We’re not surprised by Greg Abbott’s campaign attacks on the personal story of my life as a single mother who worked hard to get ahead. But they won’t work, because my story is the story of millions of Texas women who know the strength it takes when you’re young, alone and a mother. I’ve always been open about my life not because my story is unique, but because it isn’t.

The truth is that at age 19, I was a teenage mother living alone with my daughter in a trailer and struggling to keep us afloat on my way to a divorce. And I knew then that I was going to have to work my way up and out of that life if I was going to give my daughter a better life and a better future and that’s what I’ve done. I am proud of where I came from and I am proud of what I’ve been able to achieve through hard work and perseverance. And I guarantee you that anyone who tries to say otherwise hasn’t walked a day in my shoes.

That was not an off-the-cuff quotation. That was a prepared statement, stating that Abbott has not walked a day in Davis’s shoes. And, unlike the “Stand with Wendy” slogan, Davis doesn’t have the excuse that this reference is necessary. Davis is not famous for walking in her shoes.

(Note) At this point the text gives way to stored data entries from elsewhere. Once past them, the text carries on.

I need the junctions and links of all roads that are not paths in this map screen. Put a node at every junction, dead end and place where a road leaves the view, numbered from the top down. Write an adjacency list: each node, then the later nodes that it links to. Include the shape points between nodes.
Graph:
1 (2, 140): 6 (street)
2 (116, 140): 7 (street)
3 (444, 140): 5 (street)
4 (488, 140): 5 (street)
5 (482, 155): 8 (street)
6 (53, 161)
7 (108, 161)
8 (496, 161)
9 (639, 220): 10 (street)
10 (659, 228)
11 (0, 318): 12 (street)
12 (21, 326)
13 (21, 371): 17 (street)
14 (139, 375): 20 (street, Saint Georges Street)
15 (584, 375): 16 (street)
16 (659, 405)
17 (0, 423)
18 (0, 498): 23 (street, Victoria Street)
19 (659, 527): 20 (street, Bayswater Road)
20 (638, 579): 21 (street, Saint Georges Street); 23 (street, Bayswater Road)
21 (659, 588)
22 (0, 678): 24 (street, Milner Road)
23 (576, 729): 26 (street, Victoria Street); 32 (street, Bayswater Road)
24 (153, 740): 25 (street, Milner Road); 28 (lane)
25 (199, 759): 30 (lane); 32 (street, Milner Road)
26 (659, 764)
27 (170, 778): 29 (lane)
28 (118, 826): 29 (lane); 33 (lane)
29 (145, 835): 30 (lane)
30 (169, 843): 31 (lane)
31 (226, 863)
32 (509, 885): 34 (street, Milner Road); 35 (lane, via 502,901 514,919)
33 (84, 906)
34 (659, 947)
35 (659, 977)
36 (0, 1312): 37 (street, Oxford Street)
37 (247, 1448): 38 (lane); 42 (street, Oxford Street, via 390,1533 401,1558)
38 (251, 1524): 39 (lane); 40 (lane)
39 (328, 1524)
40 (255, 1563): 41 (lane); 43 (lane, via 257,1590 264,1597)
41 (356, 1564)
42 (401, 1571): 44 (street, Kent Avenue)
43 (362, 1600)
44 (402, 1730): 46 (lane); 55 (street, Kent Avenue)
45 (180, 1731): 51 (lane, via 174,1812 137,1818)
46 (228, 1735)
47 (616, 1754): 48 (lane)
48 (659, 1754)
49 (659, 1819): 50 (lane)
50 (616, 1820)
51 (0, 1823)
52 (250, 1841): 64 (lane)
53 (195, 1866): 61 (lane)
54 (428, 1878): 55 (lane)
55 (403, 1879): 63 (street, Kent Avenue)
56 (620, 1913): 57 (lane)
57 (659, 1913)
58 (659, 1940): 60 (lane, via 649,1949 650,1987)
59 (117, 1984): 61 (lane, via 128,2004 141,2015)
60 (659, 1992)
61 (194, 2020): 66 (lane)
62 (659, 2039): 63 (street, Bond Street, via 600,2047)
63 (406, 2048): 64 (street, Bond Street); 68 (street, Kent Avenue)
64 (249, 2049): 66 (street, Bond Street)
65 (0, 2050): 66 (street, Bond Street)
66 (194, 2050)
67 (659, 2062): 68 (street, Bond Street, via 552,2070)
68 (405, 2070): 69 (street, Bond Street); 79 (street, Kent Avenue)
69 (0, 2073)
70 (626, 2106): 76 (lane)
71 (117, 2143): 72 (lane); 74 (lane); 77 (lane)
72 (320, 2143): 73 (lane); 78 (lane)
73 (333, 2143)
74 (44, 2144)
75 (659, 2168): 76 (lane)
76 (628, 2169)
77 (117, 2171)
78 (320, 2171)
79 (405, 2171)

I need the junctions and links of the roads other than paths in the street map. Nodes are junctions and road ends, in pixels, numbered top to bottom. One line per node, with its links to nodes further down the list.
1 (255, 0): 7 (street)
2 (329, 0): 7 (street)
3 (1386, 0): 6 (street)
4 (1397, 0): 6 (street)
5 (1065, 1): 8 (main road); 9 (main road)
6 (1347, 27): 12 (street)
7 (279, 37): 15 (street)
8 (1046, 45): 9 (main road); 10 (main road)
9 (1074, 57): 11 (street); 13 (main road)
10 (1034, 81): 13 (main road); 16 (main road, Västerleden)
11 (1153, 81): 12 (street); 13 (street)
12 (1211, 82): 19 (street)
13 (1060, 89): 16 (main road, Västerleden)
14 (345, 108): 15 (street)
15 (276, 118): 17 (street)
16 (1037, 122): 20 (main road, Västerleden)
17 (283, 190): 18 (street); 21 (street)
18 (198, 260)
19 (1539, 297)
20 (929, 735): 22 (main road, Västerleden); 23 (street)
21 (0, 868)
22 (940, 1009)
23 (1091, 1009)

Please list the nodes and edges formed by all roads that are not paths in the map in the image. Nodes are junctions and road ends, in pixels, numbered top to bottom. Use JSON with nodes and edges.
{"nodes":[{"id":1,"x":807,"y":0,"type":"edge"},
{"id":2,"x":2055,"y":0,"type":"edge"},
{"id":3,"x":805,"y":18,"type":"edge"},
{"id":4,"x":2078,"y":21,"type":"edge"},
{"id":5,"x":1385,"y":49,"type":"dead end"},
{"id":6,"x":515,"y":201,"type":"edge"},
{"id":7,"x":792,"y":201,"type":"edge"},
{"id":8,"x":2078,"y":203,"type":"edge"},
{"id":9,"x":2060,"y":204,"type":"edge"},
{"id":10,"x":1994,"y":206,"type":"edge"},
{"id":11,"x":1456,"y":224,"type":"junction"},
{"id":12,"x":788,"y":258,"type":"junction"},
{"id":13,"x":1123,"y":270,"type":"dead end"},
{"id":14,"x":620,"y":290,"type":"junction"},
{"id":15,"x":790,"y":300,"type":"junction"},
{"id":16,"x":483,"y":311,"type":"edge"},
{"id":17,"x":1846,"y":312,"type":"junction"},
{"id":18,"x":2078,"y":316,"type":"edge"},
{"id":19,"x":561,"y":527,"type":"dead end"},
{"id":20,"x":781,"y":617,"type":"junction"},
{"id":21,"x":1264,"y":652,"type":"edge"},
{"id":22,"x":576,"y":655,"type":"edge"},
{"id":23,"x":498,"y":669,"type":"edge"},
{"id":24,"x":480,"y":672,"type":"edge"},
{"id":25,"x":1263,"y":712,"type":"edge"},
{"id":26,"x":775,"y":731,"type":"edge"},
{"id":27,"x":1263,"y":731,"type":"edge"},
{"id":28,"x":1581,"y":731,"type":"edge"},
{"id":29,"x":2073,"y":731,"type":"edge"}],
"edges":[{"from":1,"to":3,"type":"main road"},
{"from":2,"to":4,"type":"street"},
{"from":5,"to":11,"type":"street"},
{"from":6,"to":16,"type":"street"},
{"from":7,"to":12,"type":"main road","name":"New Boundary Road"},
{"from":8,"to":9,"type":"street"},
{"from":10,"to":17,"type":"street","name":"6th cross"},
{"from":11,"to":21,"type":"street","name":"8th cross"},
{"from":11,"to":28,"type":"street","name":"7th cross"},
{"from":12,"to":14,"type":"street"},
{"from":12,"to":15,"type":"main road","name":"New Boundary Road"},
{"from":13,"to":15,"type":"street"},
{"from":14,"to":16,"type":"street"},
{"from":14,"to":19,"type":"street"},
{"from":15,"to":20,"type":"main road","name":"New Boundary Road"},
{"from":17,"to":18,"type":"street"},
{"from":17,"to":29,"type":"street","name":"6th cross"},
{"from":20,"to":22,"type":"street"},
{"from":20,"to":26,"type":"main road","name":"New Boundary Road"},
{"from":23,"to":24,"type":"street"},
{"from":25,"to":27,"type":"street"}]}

When I first wrote about this, I suggested that Davis had put her foot in her mouth. I no longer think that.

Davis knows that many people perceive weakness in Abbott’s disability. Maybe she is mocking that with the “Stand with Wendy” slogans — I suspect she is — but she at least has a defensible argument to use that slogan. Here, she was mocking Abbott’s inability to walk, in a prepared statement, with no excuse that the reference to walking was a reference to her strengths.

I think she knew exactly what she was doing, and I think O’Keefe’s video makes that especially clear.

Unfortunately, this argument — while much more convincing an attack on Davis than pointing to how cruel some of her supporters might be — is too subtle for sound-bite politics. So: never mind. tl;dr. Forget I even said a thing.